UK-US Brexit Trade Deal – Increased Bowel Cancer Risk

Fears of illness caused by nitrites commonly used in US, but currently banned in Britain and EU.

Processed meat increases the risk of bowel cancer.
 
Processed meat increases the risk of bowel cancer. Photograph: Alamy
 

British stores could be flooded with “dangerous” bacon and ham from the US, marketed under misleading labels, as the result of a transatlantic trade deal, says the author of a new book based on a decade of investigation into the food industry.

The meat has been cured with nitrites extracted from vegetables, a practice not permitted by the European Commission because of evidence that it increases the risk of bowel cancer. But it is allowed in the US, where the product is often labelled as “all natural”. The powerful US meat industry is likely to insist that the export of nitrite-cured meat is a condition of a post-Brexit UK-US trade deal, which the UK government is under intense pressure to deliver.

“The American processed-meat industry acts just like big tobacco,” Guillaume Coudray, author of Who Poisoned Your Bacon Sandwich?, told the Observer. “It obscures the truth about nitro-meats and clouds the facts for its own commercial benefit – and they have been at it for decades. They have done this despite clear and overwhelming evidence that nitro-meats cause bowel cancer.”

Coudray’s claims echo the row over chlorinated chicken. The practice of washing poultry meat with chlorine is common in the US but banned in the UK. The government has said it will not allow the import of chlorinated chicken and hormone-treated beef under a transatlantic trade deal, but has refused to sign those pledges into law.

The US processed meat industry uses nitrites derived from celery juice to cure pig meat, keep it pink and preserve it so it can stay on supermarket shelves longer. Nitrites are harmless in themselves, but when they are cooked and ingested, they produce nitrosamines which are carcinogenic.

In 2015 the World Health Organization linked 34,000 worldwide cases of colorectal cancer a year to diets high in processed meats.
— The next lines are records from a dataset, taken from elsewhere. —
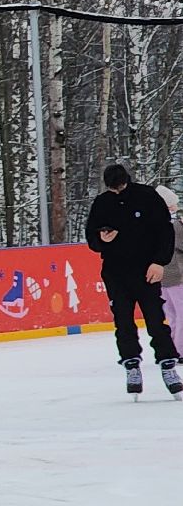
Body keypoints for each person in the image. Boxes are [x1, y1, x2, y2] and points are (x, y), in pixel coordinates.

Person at [83, 163, 180, 398]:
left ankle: (168, 364)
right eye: (113, 189)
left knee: (156, 319)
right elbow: (92, 238)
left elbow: (165, 232)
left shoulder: (147, 197)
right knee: (123, 321)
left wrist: (159, 262)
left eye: (120, 188)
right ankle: (131, 363)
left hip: (146, 270)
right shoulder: (102, 203)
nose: (117, 192)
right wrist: (101, 238)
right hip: (116, 272)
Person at [159, 186, 183, 343]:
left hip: (161, 277)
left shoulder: (152, 224)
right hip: (176, 274)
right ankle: (180, 348)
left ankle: (174, 346)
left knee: (172, 314)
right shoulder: (174, 225)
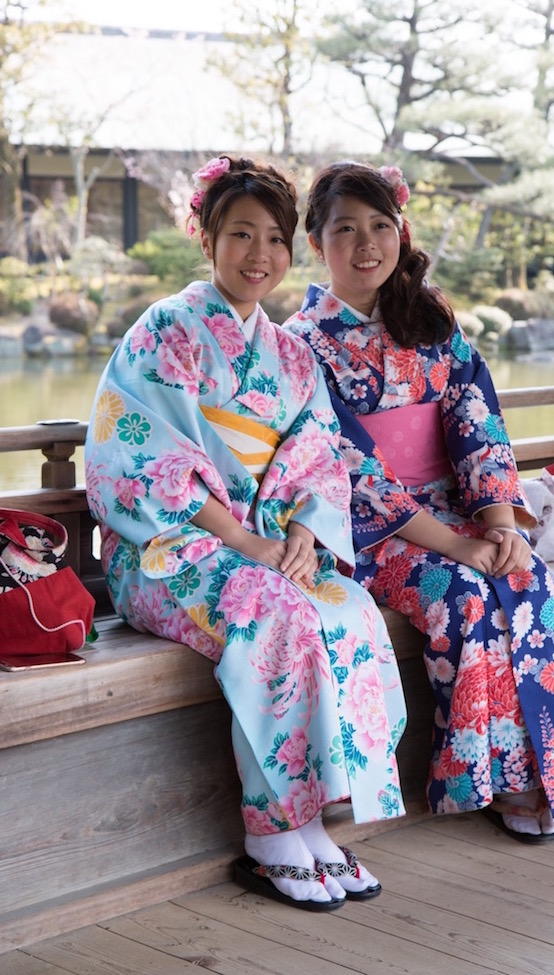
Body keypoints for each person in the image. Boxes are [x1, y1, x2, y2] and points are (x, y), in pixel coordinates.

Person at [84, 154, 407, 912]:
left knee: (348, 606)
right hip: (169, 549)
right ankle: (271, 832)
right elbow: (138, 454)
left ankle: (319, 816)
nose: (258, 255)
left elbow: (319, 454)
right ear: (207, 238)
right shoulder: (166, 329)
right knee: (278, 611)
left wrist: (300, 531)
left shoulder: (292, 354)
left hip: (262, 541)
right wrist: (247, 541)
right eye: (239, 234)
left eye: (273, 238)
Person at [283, 159, 554, 844]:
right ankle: (499, 780)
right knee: (466, 598)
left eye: (379, 226)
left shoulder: (431, 321)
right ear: (316, 243)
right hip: (373, 533)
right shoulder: (302, 345)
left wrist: (497, 521)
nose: (366, 244)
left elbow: (474, 419)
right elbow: (347, 465)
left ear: (400, 231)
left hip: (461, 513)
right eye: (345, 229)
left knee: (537, 587)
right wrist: (456, 544)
Its report – based on epidemiological data from hundreds of thousands of people – advised that eating 50g of processed meat a day, the equivalent of a couple of bacon rashers, raised the risk of bowel cancer by 18% over a lifetime.

Coudray, whose book is published this week, said: “The American meat industry uses celery juice nitrites to cure bacon and ham. The Americans overtly mislead their consumers by claiming their products are ‘nitrite-free’ or ‘all natural’, whereas such claims have been banned in Europe.

“A free trade deal between the UK and the US poses a real risk of flooding the British market with dangerous bacon. As a result of inaccurate and misleading American packaging, consumers will have no way of knowing which products are genuinely safer.”

Despite its ban on vegetable-derived nitrites, the EU continues to allow conventional nitrites. But, said Coudray, progressive meat producers in the UK, France, Italy, Germany and Denmark had “taken great strides” in recent years to remove all nitrites from their products. For example, Italian producers have made Prosciutto di Parma for three decades without the use of nitrites. Naked Bacon, the UK’s biggest bacon brand, is also nitrite-free.

“France is considering banning nitrites altogether in a landmark bill before the French parliament,” said Coudray. “It is time the UK government did the same – and guaranteed these substandard American products will be banned entry into Britain.”

Bee Wilson, a food historian and writer who contributed a foreword to Coudray’s book, told the Observer: “The really interesting thing to watch is whether the French ban on nitrite-cured meat will come into force. If it does, this will be a huge shift in food policy which could encourage other governments in Europe to follow suit. But at the moment there is no sign of the rest of the EU following France.

“The traditions of curing bacon with these chemicals became established at a time when no one knew that they caused any harm. But now that we do know that they cause harm, the question is what to do next. [This] needs tougher regulation at a governmental level so that the whole industry is forced to change in unison.”

Coudray’s book also reveals aggressive lobbying by the US meat industry to overturn a UK ban on nitrite-cured meat during the second world war amid shortages of bacon and ham. Confidential diplomatic cables obtained by Coudray show the head of the US Bureau of Animal Industry accusing the British of “unfair discrimination”. The British board of trade warned that the US was “very disturbed about this matter”, “will not let it rest”, and “might be expected to take reprisals”.

US nitrite-cured bacon was allowed into Britain in 1944, prompting a 20-year campaign by the UK’s processed meat industry to be allowed to use nitrites. It was eventually successful.